(Stored items from a collection)
------
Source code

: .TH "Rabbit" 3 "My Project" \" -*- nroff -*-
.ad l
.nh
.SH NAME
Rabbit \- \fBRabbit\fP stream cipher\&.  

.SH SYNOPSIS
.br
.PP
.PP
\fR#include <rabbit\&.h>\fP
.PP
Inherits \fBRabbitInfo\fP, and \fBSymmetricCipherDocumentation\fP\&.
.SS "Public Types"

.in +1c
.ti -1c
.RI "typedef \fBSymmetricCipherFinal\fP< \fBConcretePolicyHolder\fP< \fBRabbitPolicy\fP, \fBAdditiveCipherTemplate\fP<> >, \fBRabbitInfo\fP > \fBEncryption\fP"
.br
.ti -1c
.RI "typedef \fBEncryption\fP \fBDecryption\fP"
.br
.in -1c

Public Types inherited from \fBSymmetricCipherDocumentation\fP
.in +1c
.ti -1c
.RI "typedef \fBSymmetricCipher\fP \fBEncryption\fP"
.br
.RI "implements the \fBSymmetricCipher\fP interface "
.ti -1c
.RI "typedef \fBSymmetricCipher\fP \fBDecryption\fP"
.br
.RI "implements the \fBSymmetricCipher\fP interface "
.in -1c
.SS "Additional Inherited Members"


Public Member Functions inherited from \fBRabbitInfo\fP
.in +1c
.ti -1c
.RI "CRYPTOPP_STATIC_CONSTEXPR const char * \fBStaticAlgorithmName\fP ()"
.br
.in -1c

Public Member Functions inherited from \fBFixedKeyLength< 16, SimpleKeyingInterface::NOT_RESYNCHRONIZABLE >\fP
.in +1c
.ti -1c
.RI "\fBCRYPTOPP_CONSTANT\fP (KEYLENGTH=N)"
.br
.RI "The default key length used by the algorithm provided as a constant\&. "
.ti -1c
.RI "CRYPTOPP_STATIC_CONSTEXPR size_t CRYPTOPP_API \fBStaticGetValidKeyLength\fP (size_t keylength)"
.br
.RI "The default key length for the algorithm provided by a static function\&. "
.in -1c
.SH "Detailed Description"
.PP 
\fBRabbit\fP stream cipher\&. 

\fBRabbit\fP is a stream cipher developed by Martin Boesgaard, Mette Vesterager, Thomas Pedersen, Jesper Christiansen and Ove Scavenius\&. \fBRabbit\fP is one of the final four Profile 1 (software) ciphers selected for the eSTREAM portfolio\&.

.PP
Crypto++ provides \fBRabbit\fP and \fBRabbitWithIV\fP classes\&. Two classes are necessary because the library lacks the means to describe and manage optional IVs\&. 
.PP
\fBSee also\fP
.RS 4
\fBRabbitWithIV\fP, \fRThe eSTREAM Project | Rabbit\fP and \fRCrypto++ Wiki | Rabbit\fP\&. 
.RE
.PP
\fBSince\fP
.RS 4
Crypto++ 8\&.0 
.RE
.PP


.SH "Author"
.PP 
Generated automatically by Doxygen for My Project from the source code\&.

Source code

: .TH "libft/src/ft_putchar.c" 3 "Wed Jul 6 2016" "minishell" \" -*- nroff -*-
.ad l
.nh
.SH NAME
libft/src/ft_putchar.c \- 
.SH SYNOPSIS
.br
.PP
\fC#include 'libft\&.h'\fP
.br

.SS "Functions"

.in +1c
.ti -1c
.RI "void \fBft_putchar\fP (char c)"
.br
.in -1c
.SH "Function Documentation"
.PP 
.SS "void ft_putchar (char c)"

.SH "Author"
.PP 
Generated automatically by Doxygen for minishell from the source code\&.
------
Pull every line containing "Public" from the data.

**Written answer:**
.SS "Public Types"
Public Types inherited from \fBSymmetricCipherDocumentation\fP
Public Member Functions inherited from \fBRabbitInfo\fP
Public Member Functions inherited from \fBFixedKeyLength< 16, SimpleKeyingInterface::NOT_RESYNCHRONIZABLE >\fP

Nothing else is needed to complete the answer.